Exercise details: Output every line of the listing below as a JSON list of strings, one string per line, leaving out blank lines and the pictures.

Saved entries
==*==

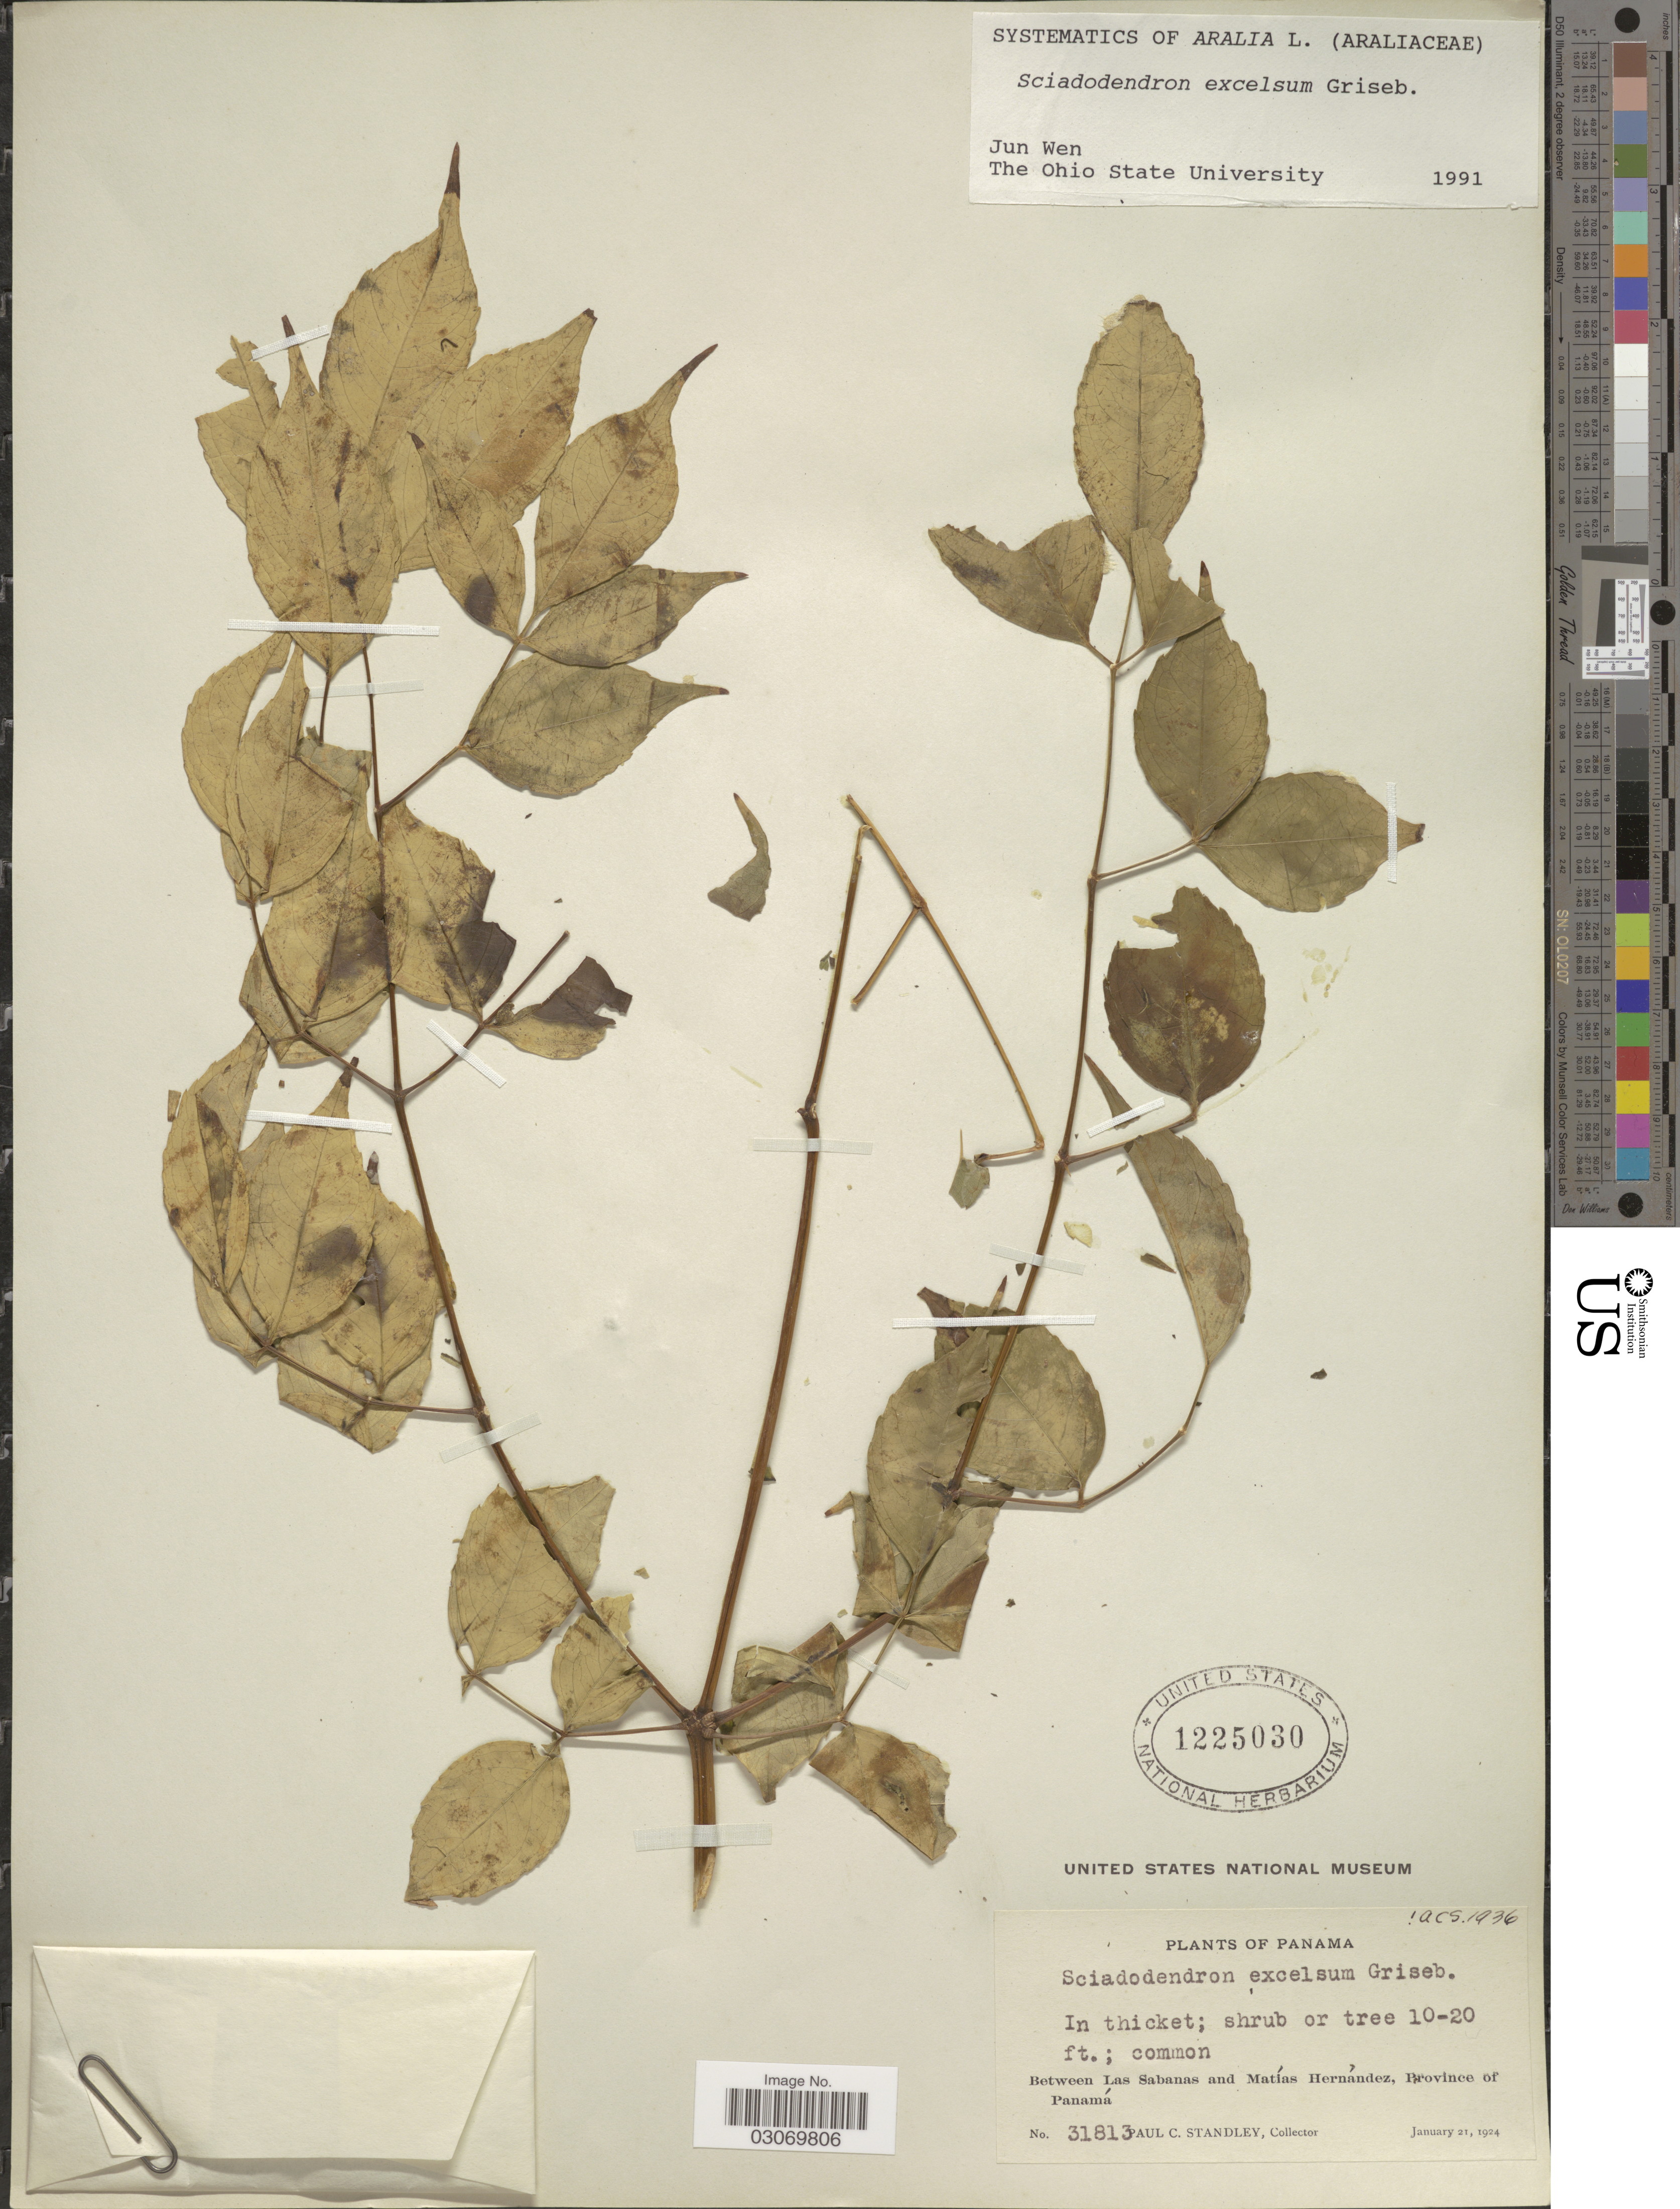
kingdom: Plantae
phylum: Tracheophyta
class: Magnoliopsida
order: Apiales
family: Araliaceae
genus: Sciadodendron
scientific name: Sciadodendron sp.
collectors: P. C. Standley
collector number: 31813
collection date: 1924-01-21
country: Panama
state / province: Panamá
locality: Between Las Sabanas and Matías Hernandez, Province of Panamá.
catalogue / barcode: US 1225030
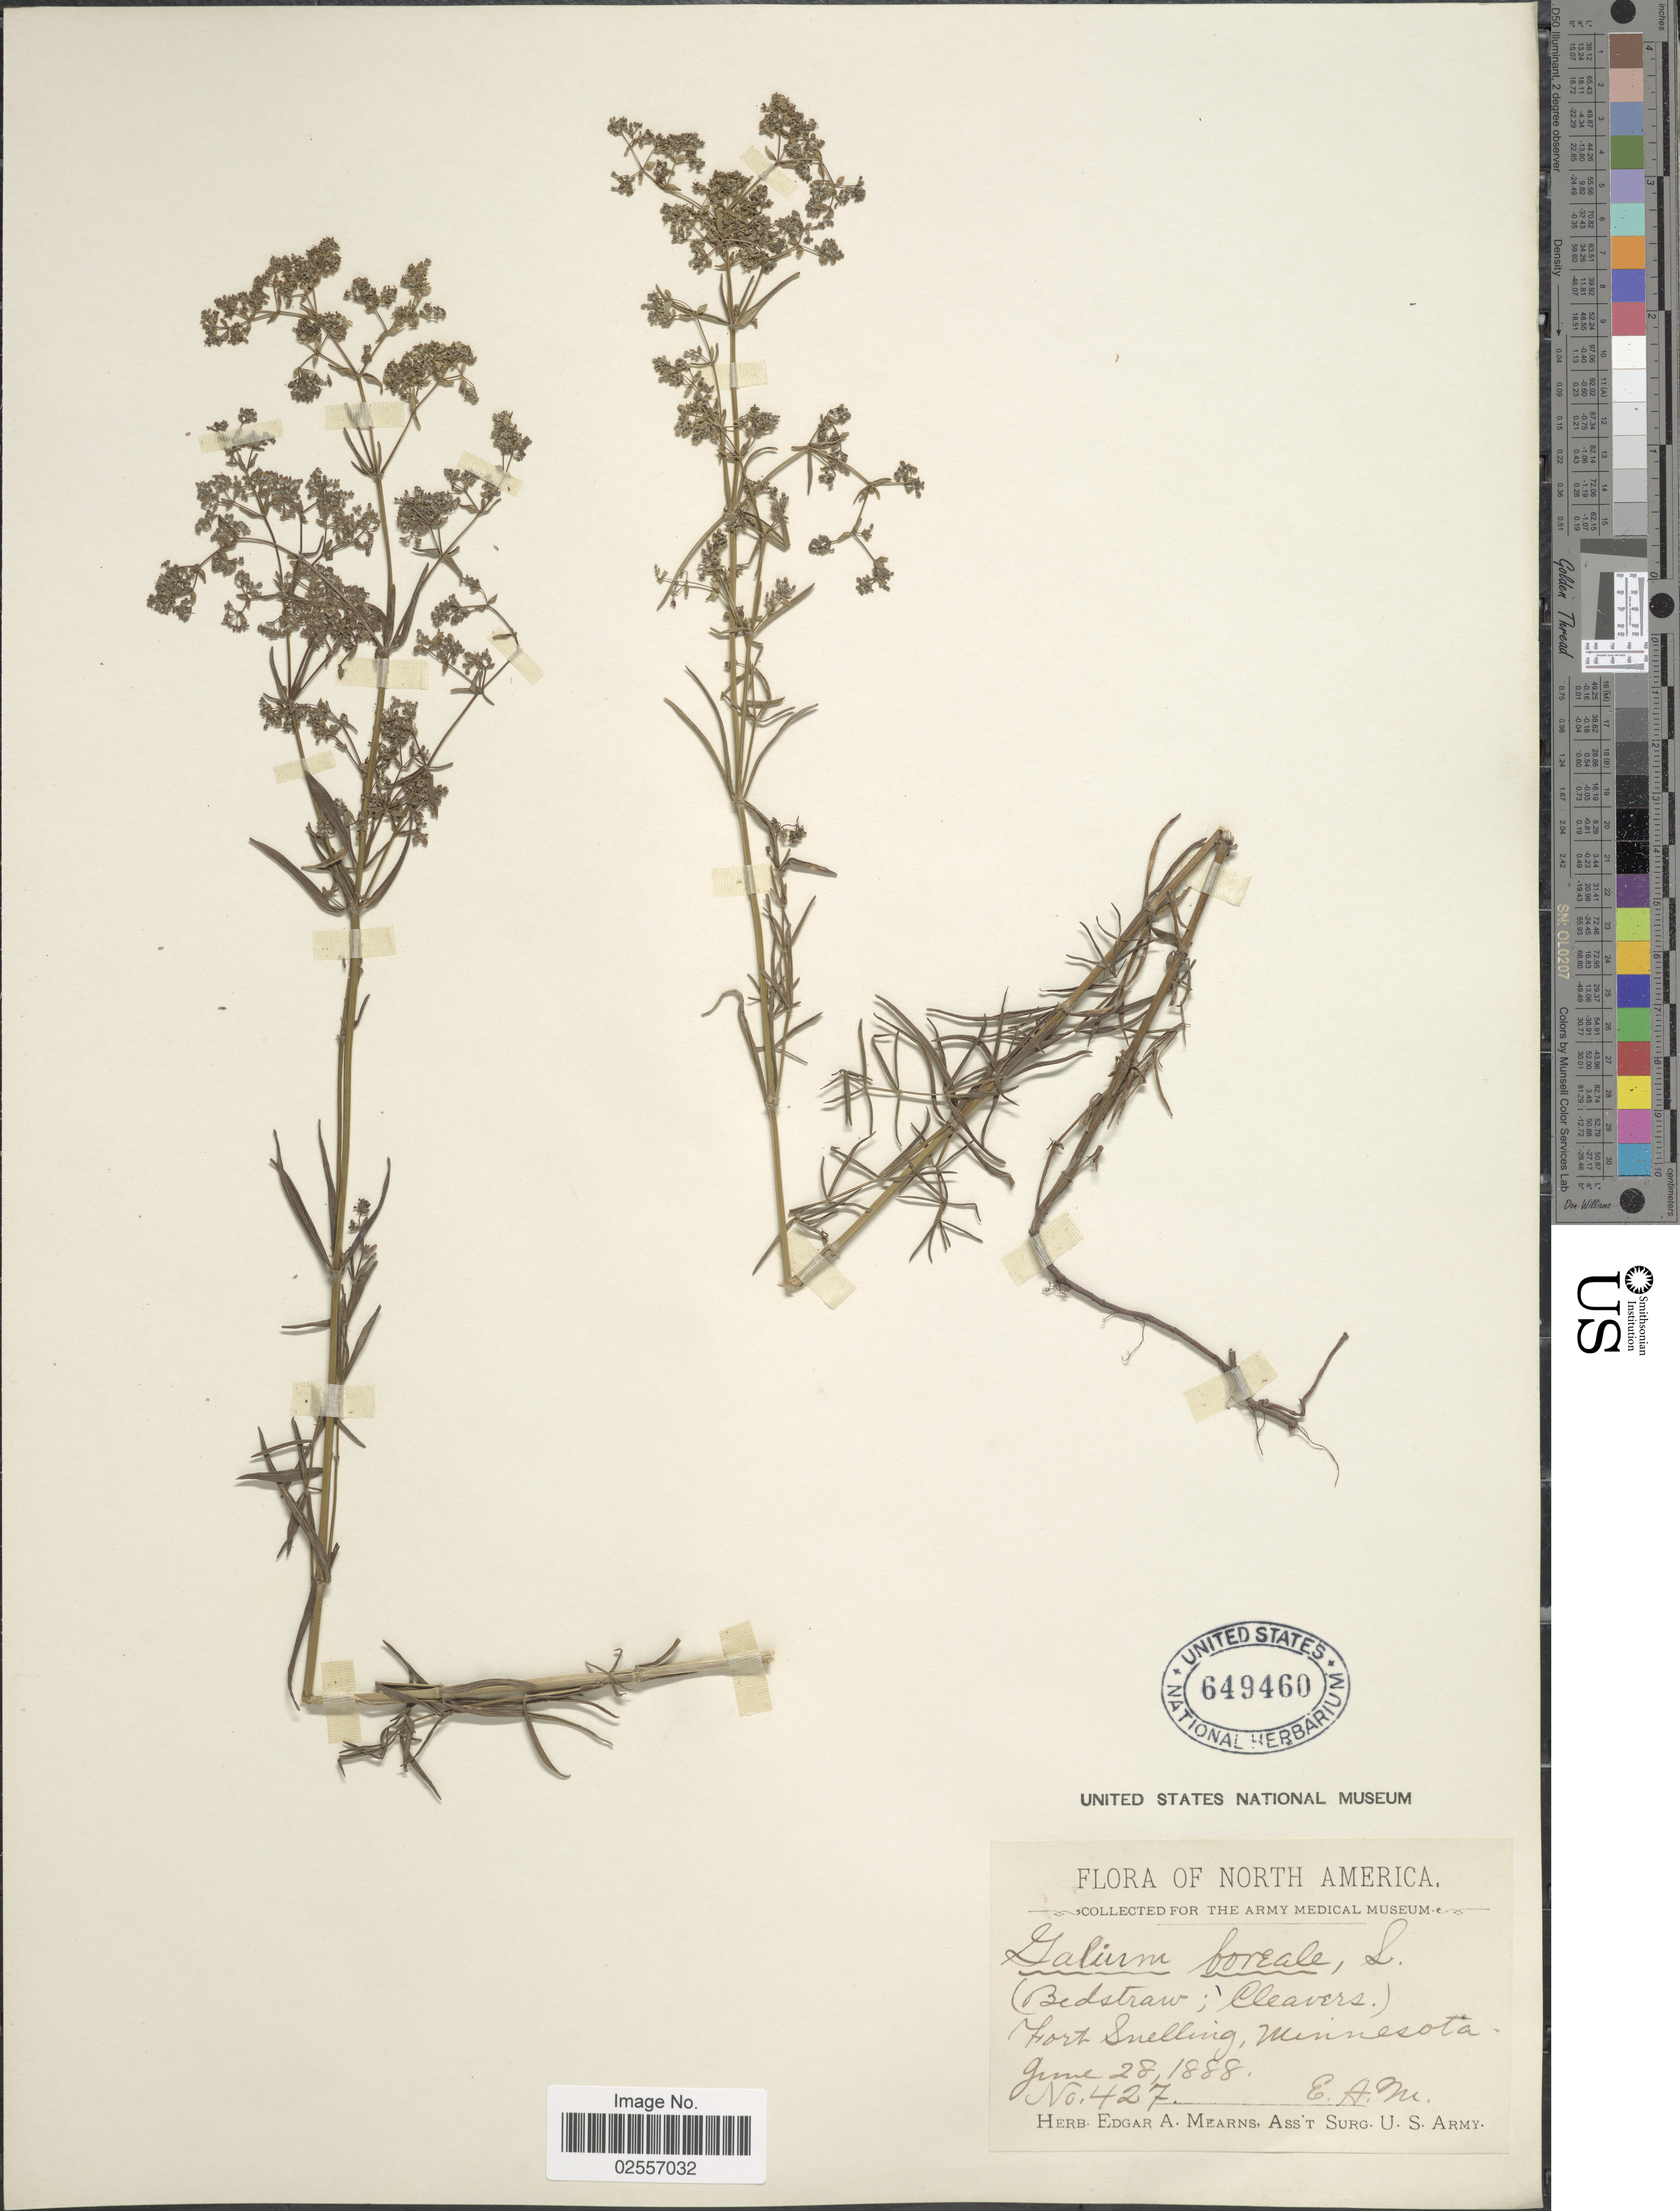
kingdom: Plantae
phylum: Tracheophyta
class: Magnoliopsida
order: Gentianales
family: Rubiaceae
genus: Galium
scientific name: Galium boreale L.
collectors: E. A. Mearns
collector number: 427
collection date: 1888-06-28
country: United States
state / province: Minnesota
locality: Fort Snelling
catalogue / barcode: US 649460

==*==

Exercise output:
[
  "kingdom: Plantae",
  "phylum: Tracheophyta",
  "class: Magnoliopsida",
  "order: Apiales",
  "family: Araliaceae",
  "genus: Sciadodendron",
  "scientific name: Sciadodendron sp.",
  "collectors: P. C. Standley",
  "collector number: 31813",
  "collection date: 1924-01-21",
  "country: Panama",
  "state / province: Panamá",
  "locality: Between Las Sabanas and Matías Hernandez, Province of Panamá.",
  "catalogue / barcode: US 1225030",
  "kingdom: Plantae",
  "phylum: Tracheophyta",
  "class: Magnoliopsida",
  "order: Gentianales",
  "family: Rubiaceae",
  "genus: Galium",
  "scientific name: Galium boreale L.",
  "collectors: E. A. Mearns",
  "collector number: 427",
  "collection date: 1888-06-28",
  "country: United States",
  "state / province: Minnesota",
  "locality: Fort Snelling",
  "catalogue / barcode: US 649460"
]